It's not dry heat. It's more humid than the rain forest!


----------



## Tubeman (Sep 12, 2002)

macon4ever said:


> You have a real photo taking talent Tubeman! Extraordinary!!! Great display!
> 
> Did you see any locals there?


Thanks 

You see a few Arabs out shopping, but practically all the people you interact with seem to be non-Emiratis (e.g. Indian, Pakistani, Filipino etc). Our driver / guide for the dune bashing was a local Emirati though.


----------



## Tubeman (Sep 12, 2002)

Lee said:


> How hot is it really?


January was beautiful... about 24C (70-something farenheit). The Summer is supposedly unbearable (well over 40C and very humid)... Probably not recommended!


----------



## Mahratta (Feb 18, 2007)

Tubeman said:


> January was beautiful... about 24C (70-something farenheit).
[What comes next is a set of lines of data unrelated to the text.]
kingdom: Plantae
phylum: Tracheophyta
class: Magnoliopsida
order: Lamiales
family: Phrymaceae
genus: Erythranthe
The Summer is supposedly unbearable (well over 40C and very humid)... Probably not recommended!


Yeah... the summer was hot for me, and Im a heat nut. It was about 43 when I went two years back,, but the air was SO thick, it was strangling. And not moist thick either.

But yeah, stunning snaps Tubey you seem to be quite the photographer.


----------



## Bitxofo (Feb 3, 2005)

Great photos, Tubeman!
kay:
I want to go to Dubai soon.
:yes:


----------



## avicenna (Oct 2, 2005)

wow Dubai seems ever more amazing! Very impressive pictures Tubeman, you certainly have a talent for it.


----------



## opium (Apr 10, 2006)

I'd like to play some tennis with Maria Sharapova on the roof of Burj Al Arab . Can that be arranged?


----------



## AltinD (Jul 15, 2004)

^^ First you have to arrange Sharapova, then think about booking the "roof" (more the helipad) of Burj Al Arab.


----------



## opium (Apr 10, 2006)

Isnt it kind of dangerous ?


----------